The PowerSchool data breach, which occurred in late December 2023, has significantly impacted the education sector across Canada. The breach compromised the company’s software, used by schools to store sensitive student and staff data, affecting school boards across seven provinces and one territory. While the full extent of the breach continues to be investigated, initial reports indicate a widespread impact, raising concerns about data privacy and security within the education system.
The provinces and territory affected by the breach include Alberta, Saskatchewan, Manitoba, Ontario, Northwest Territories, Nova Scotia, Prince Edward Island, and Newfoundland and Labrador. Initial reports indicate that over 80 school boards across these regions have been impacted. The two largest school boards in Ontario, the Toronto District School Board and the Peel District School Board, confirmed that over 2.4 million students were affected. The breach’s scope extends beyond current students, with some school boards reporting that data dating back several decades was potentially accessed.
The remaining provinces and territories – Quebec, New Brunswick, Nunavut, British Columbia, and Yukon – have reported that their school boards were not affected. These jurisdictions either do not utilize PowerSchool software or employed configurations that prevented the specific vulnerability exploited in the breach. New Brunswick, for instance, uses separate PowerSchool instances for each district, which prevented remote access to their servers for troubleshooting, the vulnerability that led to the breach.

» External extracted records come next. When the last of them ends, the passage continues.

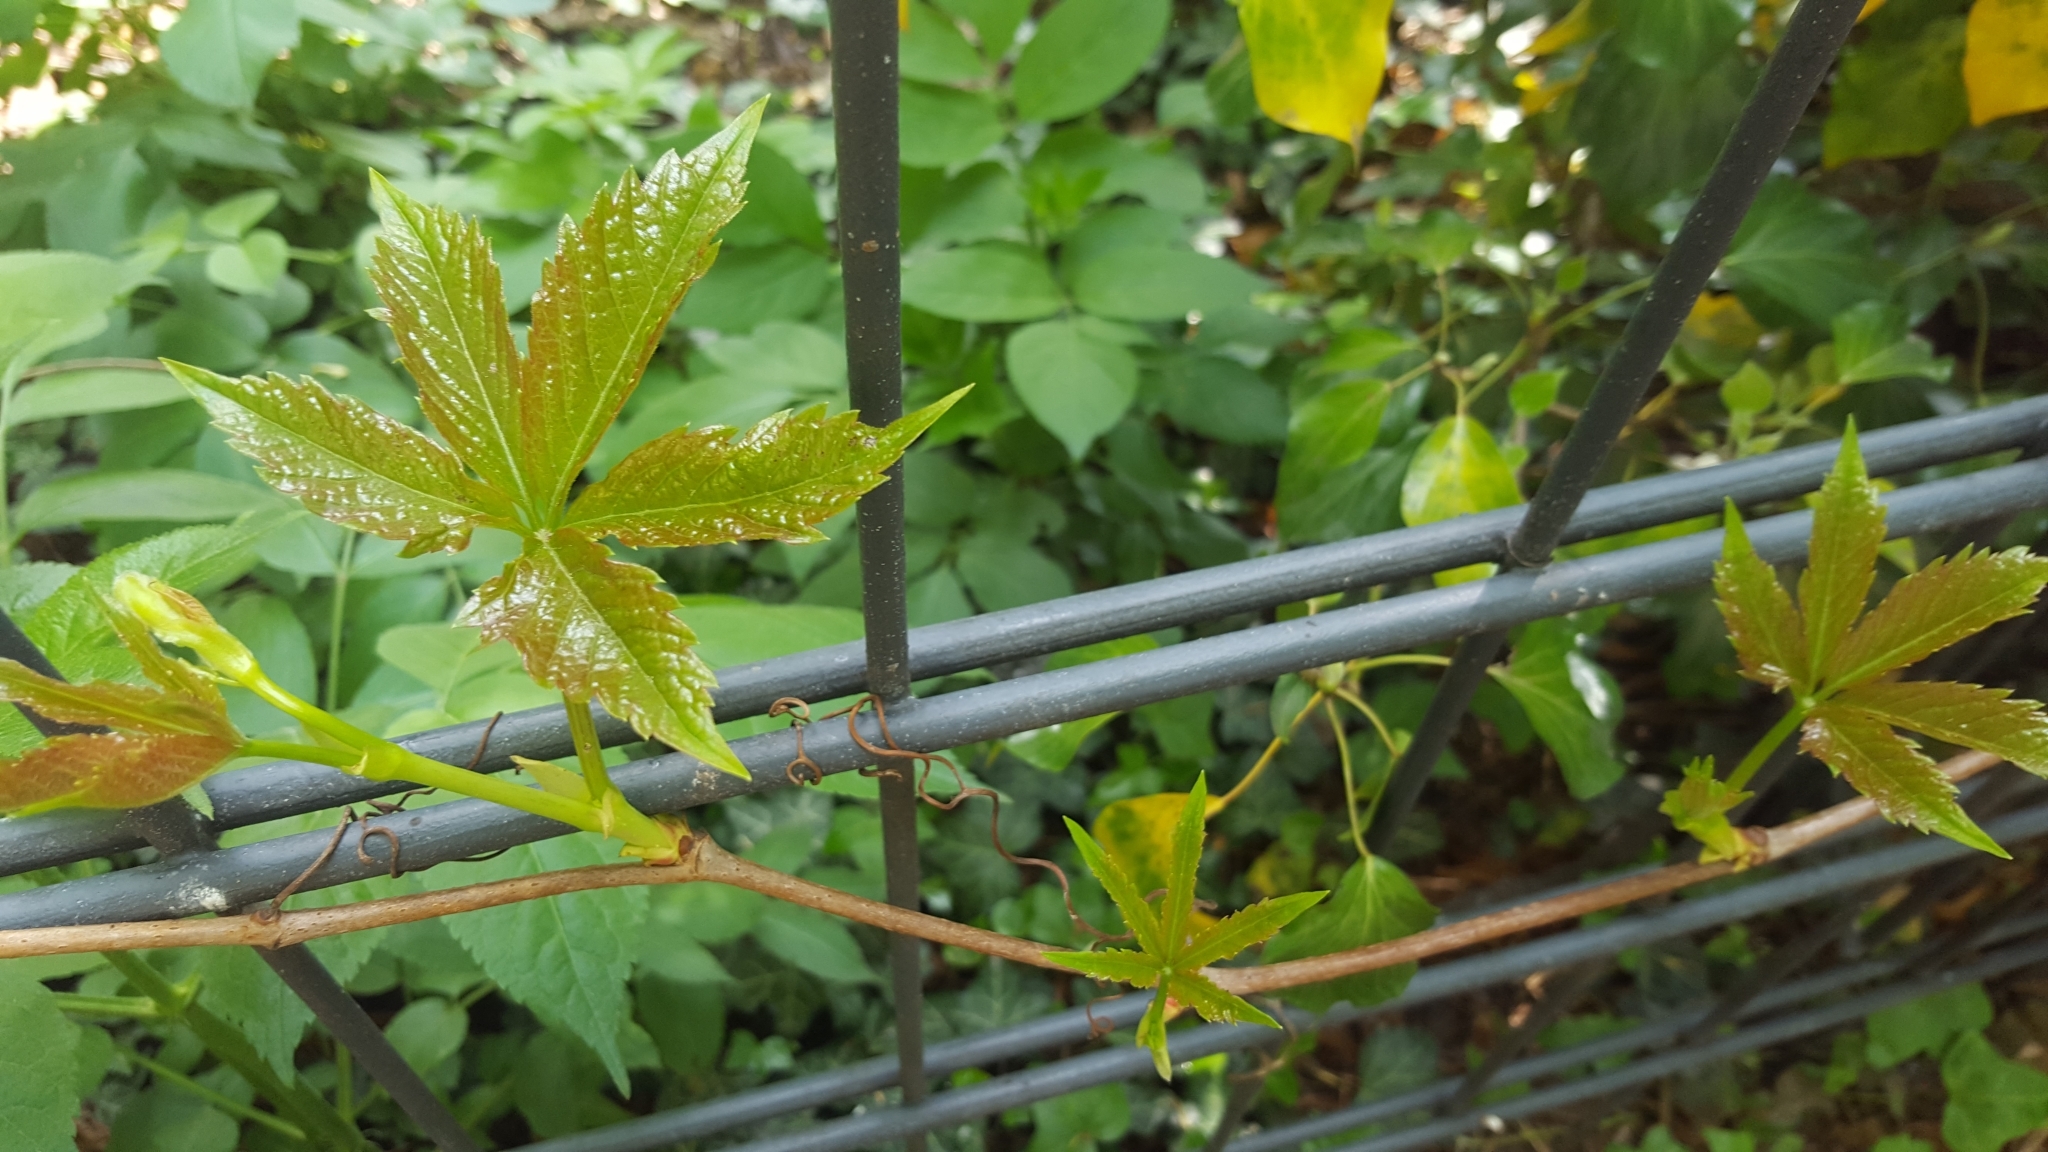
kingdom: Plantae
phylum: Tracheophyta
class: Magnoliopsida
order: Vitales
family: Vitaceae
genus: Parthenocissus
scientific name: Parthenocissus inserta
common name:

The number of affected individuals varies considerably across different regions and school boards. While some boards have released specific figures, others are still in the process of assessing the extent of the breach. For instance, over 2.46 million students were affected in the Toronto and Peel school boards alone, while Nova Scotia confirmed 35,000 current and former students were impacted. The number of impacted staff is less well-known, although Peel District School Board reported 18,760 affected staff members, and the Cape Breton-Victoria Regional Centre for Education in Nova Scotia reported 3,200 affected employees. The full extent of the impact, including the total number of affected individuals and the types of data accessed, is still under investigation.
As investigations continue, the number of affected schools and individuals may change. Some schools initially reported being affected but later clarified, after further investigation by PowerSchool or internal reviews, that no data had been compromised. Conversely, other schools initially believed to be unaffected later confirmed data breaches and determined the timeframe of the affected data. These evolving numbers highlight the complex and ongoing nature of the investigation, making it difficult to ascertain the full impact at this stage. Furthermore, the diversity in the timeframes of the affected data, ranging from recent records to data dating back decades, as in the case of Peel District School Board (records dating back to 1965), adds another layer of complexity to the situation.
The data breach has prompted responses from various government agencies and the company itself. The federal privacy commissioner expressed concern about the breach and is in contact with PowerSchool to determine the next steps. Ontario’s privacy commissioner has launched an investigation, while Alberta’s privacy commissioner is reviewing the reported breaches. PowerSchool is cooperating with investigations and has engaged credit monitoring services, including TransUnion, to offer two years of complimentary credit monitoring for affected adults, regardless of whether their social insurance or social security numbers were compromised. Additionally, PowerSchool is offering identity protection services for students and educators. The company is also in the process of notifying relevant regulators in both the United States and Canada. A class-action lawsuit has been filed against PowerSchool in Alberta, although it is still pending certification. The ongoing investigations and legal proceedings underscore the severity of the data breach and the potential long-term consequences for affected individuals and institutions.